I have taken the advice many of you suggested and tried to take time for myself. I am either the most unlucky person in the world or maybe I am just not meant to have me time. For the last three weeks literally every planned evening for myself has been sabotaged in some way by some reasonable explanation or emergent situation. Tonight was there is water under the washer it’s probably leaking. Can’t seem to reproduce it so apparently isn’t anymore. But it’s 830pm so why go out now. The last time was because my wife was working all weekend and my original plan of me time was then cancelled and wiped off the calendar otherwise we wouldn’t have had any family time. So subsequently all I am thinking and saying to myself now is....don’t bother trying to find the time, the disappointment just makes my head worse.
Anyone have any great suggestions or Pearls of wisdom. I cannot seem to snap out of this I give up mentality. But I am well aware the let down isn’t helpful to my depression at all.
Well MrSadness, I looked to see if I was one who responded to your dilemma in finding
some "me time". I am usually thinking 10 minutes or so in a quiet corner of your home
where you won't be disturbed. It may have to wait in some cases for when the children
are asleep. The purpose of this "me time" is to lower your stress of the day and calm
both your mind and body. When you have a family and a working partner, it's pretty
hard to make the time to actually go out of the house, there will usually be something
that will come up. That's life.
But rather than get further down in disappointment and frustration, knowing you have
some time to yourself even for a short time can regenerate you. Being a father and a husband who suffers from depression is not easy. Rather than have no time to yourself,
grab what you can get and make the most of it whether 10 min, an hour or an evening.
Some day the house will be sooo quiet that you will have more time than you know what
to do with. Right now do a lot of deep breathing and meditation x
Don't try to plan it. Let something happen that gives you a few minutes to breath. That's me time briefly. I stopped and stared at some cows in a field the other day on my drive home, it helped me to center myself before returning to the shit storm of home
I go for a drive wherever, park the car and just sit there till im ready to go back home..even if its around the corner..
Hello MrSadness
Best advice: stop trying to find time and start taking time for yourself.
Be ruthless.
Question: who sabotages your plans for me time? You? Your wife or the washing machine?
For now, do you have a decent lunch break at work? Can you go for a 20 minute walk?

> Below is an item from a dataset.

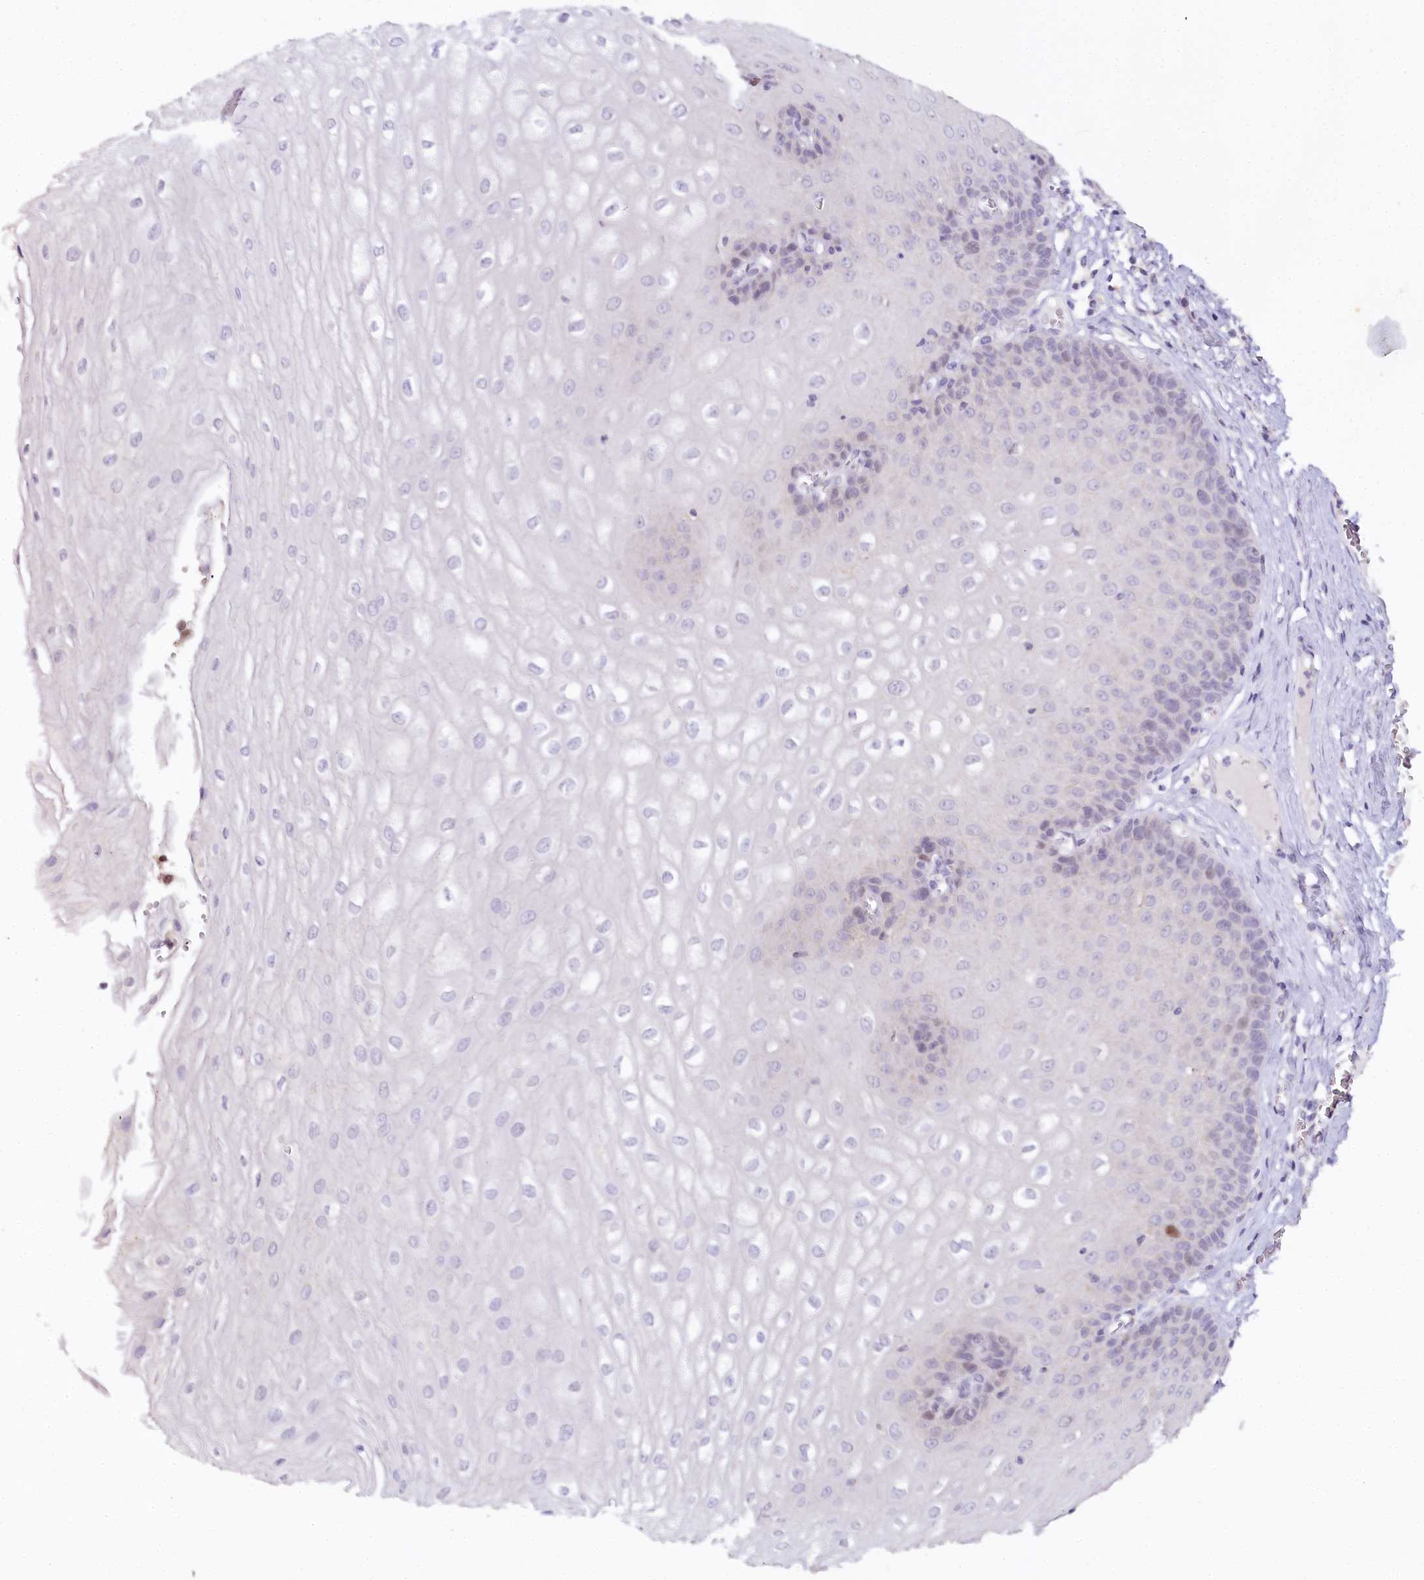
{"staining": {"intensity": "negative", "quantity": "none", "location": "none"}, "tissue": "esophagus", "cell_type": "Squamous epithelial cells", "image_type": "normal", "snomed": [{"axis": "morphology", "description": "Normal tissue, NOS"}, {"axis": "topography", "description": "Esophagus"}], "caption": "A micrograph of esophagus stained for a protein exhibits no brown staining in squamous epithelial cells. (IHC, brightfield microscopy, high magnification).", "gene": "TP53", "patient": {"sex": "male", "age": 60}}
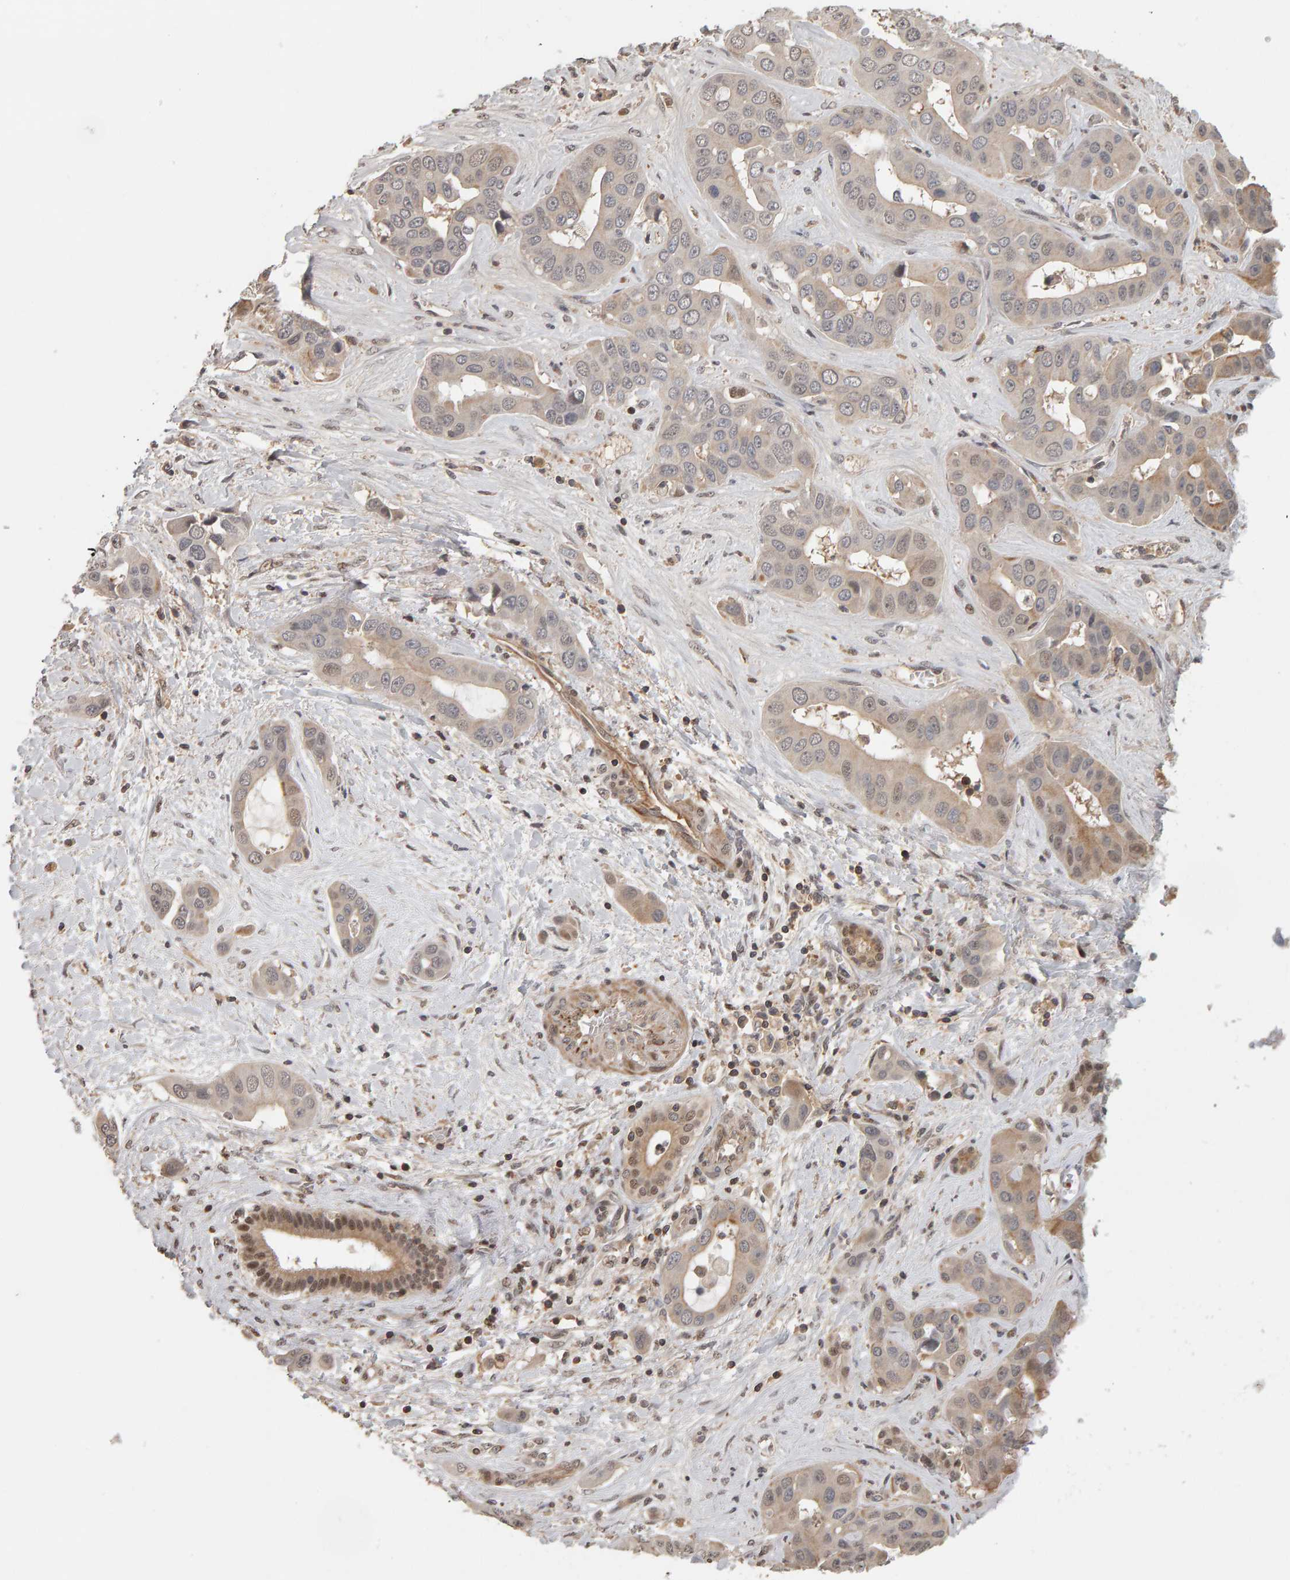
{"staining": {"intensity": "weak", "quantity": "<25%", "location": "cytoplasmic/membranous,nuclear"}, "tissue": "liver cancer", "cell_type": "Tumor cells", "image_type": "cancer", "snomed": [{"axis": "morphology", "description": "Cholangiocarcinoma"}, {"axis": "topography", "description": "Liver"}], "caption": "The IHC micrograph has no significant staining in tumor cells of liver cholangiocarcinoma tissue.", "gene": "TEFM", "patient": {"sex": "female", "age": 52}}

I think you wrote in a previous post that your appointment/s with your therapist had to be cancelled??
At one time an appointment with my therapist was my lifeline. I can only guess at the depths of your sadness.
You know it’s not a question of snapping out of anything. Fill your cup first MrSadness. Think big and build the life you yearn for instead of managing the one in front of you.
Be brave, take what you need because you are worth it.
I am retired now but when I was working, raising family, taking care of others, I would get up early and go to a diner for breakfast before work. It is stolen time but I feel so much better after. I didnt tell anyone about this because I was sure they would talk me out of it.